I thought about that for DynamoDb but the .NET libs for reading the stream is a nasty Java wrapper, so I avoided it

On 29 Jul 2022, at 21:48, Jonny Olliff-Lee @.***> wrote:

 I was thinking along the lines of that we create a the transactions rather than the client code. So the calling code actually has no interaction with the transaction, we just take the objects that need to be presided.

— Reply to this email directly, view it on GitHub, or unsubscribe. You are receiving this because you were mentioned.

DevJonny commented 1 year ago

That makes sense Ian. The dispatching from the Outbox in the article looks to be along those lines, use the Cosmos change log to dispatch events. Either using a background service or Azure function. We could write the background service like the timed sweeper.

Jonny-Freemarket commented 1 year ago

The problem though is that won’t be easy to find i.e. how do we scan for non-dispatched.

I still suspect you take the activities that you write to that partition and then use the event stream from the Db to put them into an Outbox, then sweep that.

So doing some further reading of the Docs (can you tell I'm quite excited about this 😄) you can do a cross-partition query (it's actually just doing individual queries across each partition on your behalf) so we can use that to sweet for no-dispatched items. Due to it's nature, I would say that this probably best reserved for on-demand/explicit sweeping.

As you suspect, we can also use the Cosmos DB change feed to dispatch to your chosen transport. What I was thinking (which is along the lines of what is in the article) is that we write the Outbox in the transaction, this triggers changes in the change feed, we then run a service that uses the Change Feed Processor library (from MS) to do the dispatching, and updating of the Outbox to say dispatched. The only snag here is what happens when we can't process a message, for example if there is a buggy MessageMapper, we would have to carry on so the feed doesn't get stuck, but what do we do with the faulty message, and any messages that should proceed it in the order. As we don't normally use DLQs (although may be we should in this instance) we need to make it observable that a message failed to be sent and requires manual intervention. Also we would need to make it clear in the logs that although the change feed is ordered correctly, dispatching to the transport may not preserve ordering.

Just spitballing for the most part based on what I've read so far, there may be nuances that I've missed or things that don't quite fit how we do things with other outboxes and transports. Is it okay that we differ? I feel like we may not be able to make all Inboxes/Outboxes work in the same way.

iancooper commented 1 year ago

@Jonny-Freemarket In my head you built one of these??

Jonny-Freemarket commented 1 year ago

Yeah I've built one for Freemarket, but it doesn't fully address some of the issues above. We're not persisting entities to our Cosmos DB along with our events, we're purely persisting the events (because the services that use it are largely stateless), so the implementation doesn't carry across to what we'd expect from a Brighter Outbox with a shared transaction.

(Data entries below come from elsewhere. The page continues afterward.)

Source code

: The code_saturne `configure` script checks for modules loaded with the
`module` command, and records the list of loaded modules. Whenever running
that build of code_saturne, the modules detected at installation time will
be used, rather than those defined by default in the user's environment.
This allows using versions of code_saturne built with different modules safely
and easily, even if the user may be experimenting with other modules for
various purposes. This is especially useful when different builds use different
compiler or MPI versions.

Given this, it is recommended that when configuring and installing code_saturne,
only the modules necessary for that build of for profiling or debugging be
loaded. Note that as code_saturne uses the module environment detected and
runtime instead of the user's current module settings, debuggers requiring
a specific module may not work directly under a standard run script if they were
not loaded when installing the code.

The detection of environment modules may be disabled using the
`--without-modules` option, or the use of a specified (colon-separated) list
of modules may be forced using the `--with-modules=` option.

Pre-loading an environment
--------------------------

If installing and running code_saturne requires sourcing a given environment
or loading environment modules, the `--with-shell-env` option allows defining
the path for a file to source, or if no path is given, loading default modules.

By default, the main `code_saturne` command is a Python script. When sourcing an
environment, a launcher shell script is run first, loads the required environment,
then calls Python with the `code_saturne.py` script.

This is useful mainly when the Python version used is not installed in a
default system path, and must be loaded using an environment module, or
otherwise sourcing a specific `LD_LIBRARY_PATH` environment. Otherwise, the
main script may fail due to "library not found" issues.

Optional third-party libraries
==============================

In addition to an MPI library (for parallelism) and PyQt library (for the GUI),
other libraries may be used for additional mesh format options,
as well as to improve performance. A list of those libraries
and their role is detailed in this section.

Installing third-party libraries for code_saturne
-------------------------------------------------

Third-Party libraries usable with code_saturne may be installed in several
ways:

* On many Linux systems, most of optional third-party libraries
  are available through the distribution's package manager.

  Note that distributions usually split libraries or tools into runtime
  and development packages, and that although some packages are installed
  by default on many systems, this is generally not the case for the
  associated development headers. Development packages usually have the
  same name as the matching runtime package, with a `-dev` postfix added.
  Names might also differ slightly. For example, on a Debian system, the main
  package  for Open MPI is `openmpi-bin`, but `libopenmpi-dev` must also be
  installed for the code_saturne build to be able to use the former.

iancooper commented 1 year ago

@Jonny-Freemarket Dang. It would be nice to get one of these, but if I wrote one it would be purely speculative because I don't work with Cosmos.

Jonny-Freemarket commented 1 year ago

The main issue I got stuck on was:

The only snag here is what happens when we can't process a message, for example if there is a buggy MessageMapper, we would have to carry on so the feed doesn't get stuck, but what do we do with the faulty message, and any messages that should proceed it in the order. As we don't normally use DLQs (although may be we should in this instance) we need to make it observable that a message failed to be sent and requires manual intervention. Also we would need to make it clear in the logs that although the change feed is ordered correctly, dispatching to the transport may not preserve ordering.

If yourself or @preardon have any suggestions I might be able to get something together for review.